Her owner did not want her to be left behind when she and the other dogs travelled to shows, so had reluctantly decided to rehome her. We spoke on the phone, I emailed details, and again checks were carried out. It was now time to meet Hobo. It was me under the spotlight, not her. If the dog did not take to me, or her owner had any doubts whatsoever, the rehome would not happen.

In the car we went, my friend Adrienne and I, to a little cottage in the woods. I heard Hobo before I saw her. We were in the sitting room. Somewhere down a hallway a door was opened and she was heading my way. It sounded like a small, hungry bear sprinting towards an all you can eat honey buffet. She burst through the door, it was love at first sight on my part, and within minutes we were on the floor together, a blur of paws and sloppy kisses.

I passed the test, thank the Lord, and a month later came to take Hobo home for good. I could not be more grateful to her previous human. She has given me a beautiful, exceptionally well trained dog who is adored by everyone, especially the little people. In return, all that was asked of me was that I loved and cared for her, and made a donation to Labrador Retriever Rescue Scotland.

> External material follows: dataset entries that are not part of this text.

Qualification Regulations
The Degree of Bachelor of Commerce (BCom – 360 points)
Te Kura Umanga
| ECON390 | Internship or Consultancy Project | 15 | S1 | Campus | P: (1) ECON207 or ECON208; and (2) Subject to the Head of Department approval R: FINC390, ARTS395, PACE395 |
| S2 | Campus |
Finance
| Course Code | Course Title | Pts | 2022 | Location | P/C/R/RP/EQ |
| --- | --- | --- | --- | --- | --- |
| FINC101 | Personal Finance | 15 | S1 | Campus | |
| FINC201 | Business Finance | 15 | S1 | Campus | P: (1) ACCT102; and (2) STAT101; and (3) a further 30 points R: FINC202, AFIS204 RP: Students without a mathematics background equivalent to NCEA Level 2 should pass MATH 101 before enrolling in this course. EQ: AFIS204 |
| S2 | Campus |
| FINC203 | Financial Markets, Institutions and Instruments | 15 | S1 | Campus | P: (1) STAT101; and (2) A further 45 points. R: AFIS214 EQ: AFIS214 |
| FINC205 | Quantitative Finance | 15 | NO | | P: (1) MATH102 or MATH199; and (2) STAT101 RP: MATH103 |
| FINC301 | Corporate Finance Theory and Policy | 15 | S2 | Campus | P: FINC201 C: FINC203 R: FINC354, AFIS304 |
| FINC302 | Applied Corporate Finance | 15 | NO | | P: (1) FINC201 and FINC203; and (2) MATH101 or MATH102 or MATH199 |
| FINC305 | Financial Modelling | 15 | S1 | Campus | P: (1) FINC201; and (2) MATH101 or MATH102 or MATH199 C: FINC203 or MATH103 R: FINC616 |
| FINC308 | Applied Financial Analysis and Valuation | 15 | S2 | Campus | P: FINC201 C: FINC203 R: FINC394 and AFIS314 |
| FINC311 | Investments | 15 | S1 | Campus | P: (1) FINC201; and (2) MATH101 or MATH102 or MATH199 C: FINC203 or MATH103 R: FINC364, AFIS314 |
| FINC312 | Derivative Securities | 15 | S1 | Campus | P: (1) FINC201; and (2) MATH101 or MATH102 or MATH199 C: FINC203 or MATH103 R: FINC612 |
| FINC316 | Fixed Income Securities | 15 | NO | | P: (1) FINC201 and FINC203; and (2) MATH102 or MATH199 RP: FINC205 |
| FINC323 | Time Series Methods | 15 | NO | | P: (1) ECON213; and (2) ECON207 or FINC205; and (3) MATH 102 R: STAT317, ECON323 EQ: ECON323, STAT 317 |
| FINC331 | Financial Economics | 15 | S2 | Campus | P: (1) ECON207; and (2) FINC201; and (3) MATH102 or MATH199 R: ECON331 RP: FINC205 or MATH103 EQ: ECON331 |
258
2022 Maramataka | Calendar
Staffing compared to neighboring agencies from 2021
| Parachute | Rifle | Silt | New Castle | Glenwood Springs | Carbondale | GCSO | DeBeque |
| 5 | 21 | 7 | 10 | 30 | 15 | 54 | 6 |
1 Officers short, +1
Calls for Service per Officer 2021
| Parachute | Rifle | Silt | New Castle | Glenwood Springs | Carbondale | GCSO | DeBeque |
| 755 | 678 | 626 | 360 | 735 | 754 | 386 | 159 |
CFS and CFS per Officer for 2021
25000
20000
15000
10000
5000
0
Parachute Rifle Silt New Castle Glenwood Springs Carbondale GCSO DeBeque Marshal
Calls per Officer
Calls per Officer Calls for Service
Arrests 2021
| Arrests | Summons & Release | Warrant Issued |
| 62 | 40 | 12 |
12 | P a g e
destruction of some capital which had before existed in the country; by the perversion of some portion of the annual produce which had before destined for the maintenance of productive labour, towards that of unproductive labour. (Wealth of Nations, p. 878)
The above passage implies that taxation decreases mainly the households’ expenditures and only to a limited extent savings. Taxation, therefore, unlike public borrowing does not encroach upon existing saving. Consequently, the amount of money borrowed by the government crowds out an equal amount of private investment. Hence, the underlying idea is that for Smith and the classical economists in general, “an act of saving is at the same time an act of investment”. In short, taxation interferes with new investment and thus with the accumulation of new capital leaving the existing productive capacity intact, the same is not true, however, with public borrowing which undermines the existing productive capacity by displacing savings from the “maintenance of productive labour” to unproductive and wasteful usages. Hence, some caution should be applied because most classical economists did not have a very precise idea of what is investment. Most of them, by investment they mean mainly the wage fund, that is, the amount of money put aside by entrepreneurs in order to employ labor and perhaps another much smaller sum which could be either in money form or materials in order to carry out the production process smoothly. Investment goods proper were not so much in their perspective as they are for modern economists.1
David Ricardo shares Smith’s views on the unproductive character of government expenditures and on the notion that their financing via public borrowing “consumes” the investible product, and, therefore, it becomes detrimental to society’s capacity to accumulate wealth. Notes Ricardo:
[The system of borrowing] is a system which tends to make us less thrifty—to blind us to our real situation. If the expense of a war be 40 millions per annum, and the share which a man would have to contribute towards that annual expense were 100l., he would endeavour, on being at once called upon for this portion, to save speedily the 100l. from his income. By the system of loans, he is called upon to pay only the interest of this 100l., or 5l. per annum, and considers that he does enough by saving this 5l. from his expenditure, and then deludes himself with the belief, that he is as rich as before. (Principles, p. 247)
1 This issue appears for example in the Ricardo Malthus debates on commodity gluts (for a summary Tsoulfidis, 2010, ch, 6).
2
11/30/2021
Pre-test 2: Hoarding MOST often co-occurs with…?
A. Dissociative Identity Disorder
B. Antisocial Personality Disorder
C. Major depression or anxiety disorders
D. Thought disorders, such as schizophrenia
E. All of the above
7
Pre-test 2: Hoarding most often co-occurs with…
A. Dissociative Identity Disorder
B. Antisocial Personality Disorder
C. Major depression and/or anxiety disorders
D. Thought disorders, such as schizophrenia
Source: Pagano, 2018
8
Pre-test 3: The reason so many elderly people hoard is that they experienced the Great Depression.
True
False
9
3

It has been six months now since the arrival of Hobo (short for Hoboken, New Jersey, although the lady, like her new human, is a tramp in spirit). I find out new things about her all the time. She likes to chase birds, for instance (she was brought up with cats). She has better manners than me. And she really, really, really, loves to have her tummy tickled.

Back to where we began. We are at the vets for a routine check-up, and she has assumed the position so that tickles can be dispensed. I look over to the circle surrounding her. The adored one turns her head to glance at me. Isn’t life grand she seems to say? Aren’t I just the luckiest thing in the best of all possible worlds? No my love, I am. I have given you my heart to tear. The deal is on again.